Saturday, 21 September 2013


None of us are immune to all the hype around our chemical laiden good 'ol North American life.  While I've never actually undertaken any scientific studies on the subject, growing up on a mixed farm, I daresay the food found on our table was a speck healthier than that found on many of today's tables.  Sure my mom cooked with white flour, bought 10 loaves of white bread on a weekly basis and canned millions of jars of fruit in heavy syrup, but I still lean towards the belief that the white flour of that era was not made with GMO grains, and the fruit canned never came into contact with pesticides.  Our diet consisted primarily of food either raised on our farm, or by one of our neighbours.  My mom had a big garden which kept the entire family busy for much of the summer and all, harvesting it.  While we didn`t always butcher our own animals, we knew exactly what those animals ate because our pork, chicken, and beef caIme from our barn and pastures.  We also knew where our food supplied within the community came from because most of us, at one time or another, farmed together, shared strategies or we were actually witness to their farming practices.

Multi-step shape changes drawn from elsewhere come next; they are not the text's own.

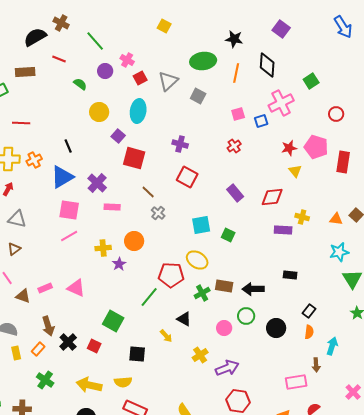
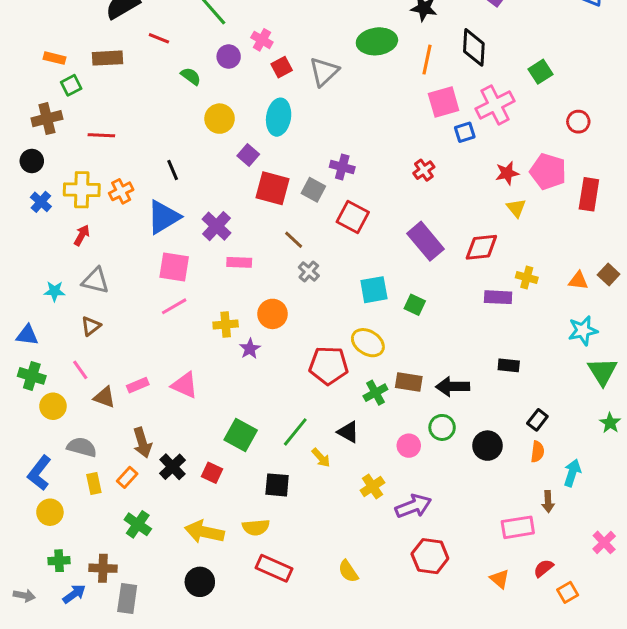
gray square: (198, 96) -> (313, 190), moved
pink square: (238, 114) -> (444, 102), moved, size x1.5
purple rectangle: (235, 193) -> (425, 241), size x1.4
green line: (149, 297) -> (295, 432), moved

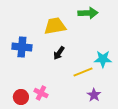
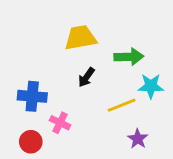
green arrow: (88, 13) -> (129, 57), moved
blue cross: (22, 47) -> (32, 96), moved
pink cross: (41, 93) -> (60, 123), moved

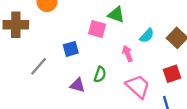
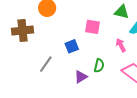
green triangle: (116, 15) -> (122, 12), moved
purple triangle: (77, 85) -> (81, 77), turned -40

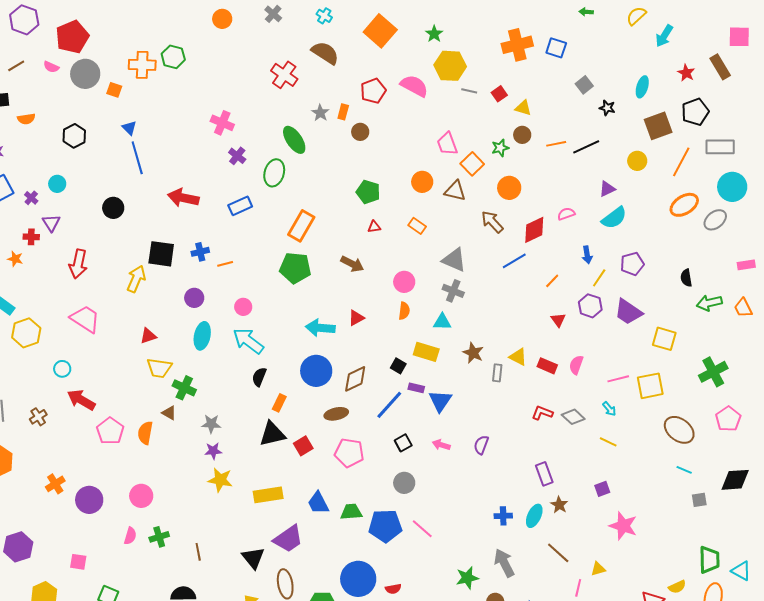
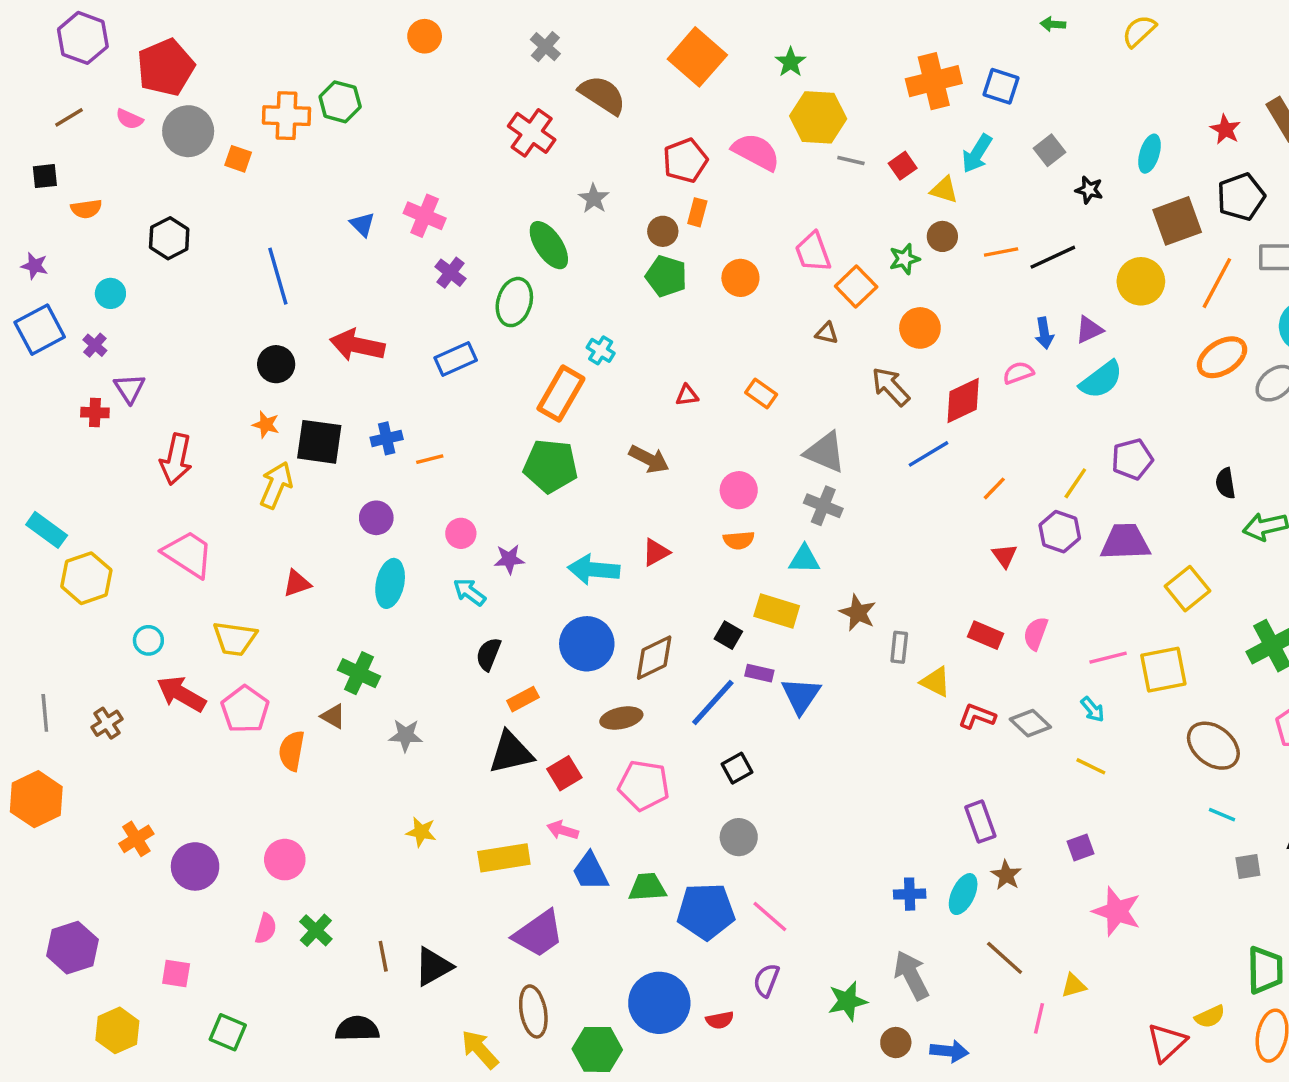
gray cross: (273, 14) -> (545, 47), moved
cyan cross: (324, 16) -> (601, 350), moved
cyan arrow: (664, 36) -> (977, 154), moved
orange rectangle: (343, 112) -> (697, 212), moved
blue triangle: (129, 128) -> (362, 224), moved
yellow circle: (637, 161) -> (1141, 281), size x1.4
orange circle: (422, 182) -> (740, 278), moved
cyan circle: (57, 184) -> (110, 293), moved
brown triangle: (455, 191) -> (827, 333), size x0.6
green pentagon: (368, 192) -> (666, 276), moved
black circle: (113, 208) -> (276, 364), moved
blue arrow: (587, 255) -> (1044, 333), moved
orange star: (15, 259) -> (266, 425), moved
orange semicircle: (404, 311) -> (739, 540), turned 78
purple trapezoid: (628, 312) -> (1125, 542), turned 144
yellow square: (664, 339) -> (1187, 589), turned 35
cyan arrow: (248, 341) -> (469, 592), size x0.6
yellow triangle: (518, 357) -> (935, 682), moved
yellow trapezoid: (159, 368) -> (235, 639), moved
orange rectangle: (279, 403) -> (523, 699), turned 36
pink pentagon: (110, 431) -> (245, 709), moved
pink arrow: (441, 445) -> (563, 830), moved
purple semicircle: (481, 445) -> (766, 980), moved
purple star: (213, 451) -> (509, 559), moved
yellow star: (220, 480) -> (421, 832), size x0.7
green cross: (159, 537) -> (316, 930), turned -30
black triangle: (253, 558) -> (433, 967), moved, turned 40

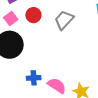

And it`s not just about what we eat; our childhood was brim full of active living.  There was no such thing as a gym except the one at school which we played in every noon hour or when we had that bi-weekly 40 minute gym class.  It was hard to paste ourselves to the television all day if only because that one channel didn`t offer all that much in the form of entertainment.  Trust me, nothing irritated my mother more than when it was either too cold or too wet to spend long outside and she found three children hanging around her feet, lamenting about their boredom -- at which point out came all those board cames or, perhaps a little baking lesson.

In my family, I now hear the generation that followed discussing all their sensitivities and allergies.  In one family, it's almost impossible to cook a family dinner since one child is eating gluten free, another is dairy free and the third is sugar free.  although the fourth hasn't specifically eliminated any particular food group her family is concerned about the level of pesticides and herbicides used, not only in the immediate yard but also in the surrounding crops.  I'm not suggesting that these diets aren't necessary, I'm suggesting that perhaps, all of our easily prepared processed diets and lack of any serious exercise has ultimately caught up with us and is showing itself in our children.

While we don't seem to have any of those issues in our home, I now find myself tring to leave a little less of a footprint.  It certainly won't hurt and, who knows, it might even help.  In the process, I also find I'm saving money -- not tons of money but money all the same.  There's a certain satisfaction to making your own products, similar to growing your own food.  Below is a few of my favourite things to make.  If you are on well water, as I am, you may have to experiment a bit to get the proper balance of ingredients.  Good luck and, more importantly, have fun!

Laundry Soap
Thoroughly stir together for 5 minutes and enjoy the results! That’s it folks…seems too good to be true, but it is true indeed!  1 Tbsp per load (or 2-3 Tbsp for large or heavily soiled loads).  For tough stain removal, I also rub that bar of Sunlight Laundry soap on the stain and wash as usual.

All Purpose Liquid Cleaner
  • orange peel
  • vinegar
Fill a glass jar with a tight fitting lid about 2/3s  with vinegar.  Save your orange peels and drop them into the vinegar.  Let the solution percolate for about 10 days, or until the solution is quite orange colored and smelling.  Transferit into a spray bottel and Viola!  You're done.  I still fall back on some of the stronger solutions for heavy grease stains but for general purpose, it's everything I need.

Window Cleaner
  • 1 c vinegar
  • 2 c water
  • 1/2 tsp corn starch
Shake well before using.  I have NO IDEA what the purpose of the corn starch is but it seems to work so what do I care?

Sticky Stuff Remover

I had one of those sticky fly catchers in our porch only to find it pasted to the window glass and sill one morning.  I tried all my regulars:  vinegar, dish soap, nail polish remover -- and then I tried olive oil. I soaked a bit of paper towel and left it sitting on the stain 

Furniture Oil/Polish

Twice a year, my mom would go through the house cleaning everything and i mean EVERYTHING.  Everything would come out of every closet and every cupboard in the house, some things would be tossed and the remainder would be reorganized.  As part of this ritual, anything made from wood, be it furniture, cupboards, baseboards, etc. would be wiped down with Liquid Gold.  While I don't go quite as crazy as my mother, I have a few old pieces of furniture that I like to treat the same way, only I no longer buy Liquid Gold.  Instead, I use:
  • 1 tblsp. Olive Oil
  • the juice of 1 Lemon  and 1/4 c Lemon Juice
  • 1 tblsp. Water
Shake well, put it on a microfibre cloth and have at it;  works like a charm.  I woudn't do this too often though as, if the wood doesn't absorb it, it will attract dust.  Twice a year is plenty unless the wood is really dry, then judge accordingly.

While I probably originally sourced these recipes, I've been using them for a long time.  The only one I know for sure is the laundry soap because I've only made a couple of batches of it.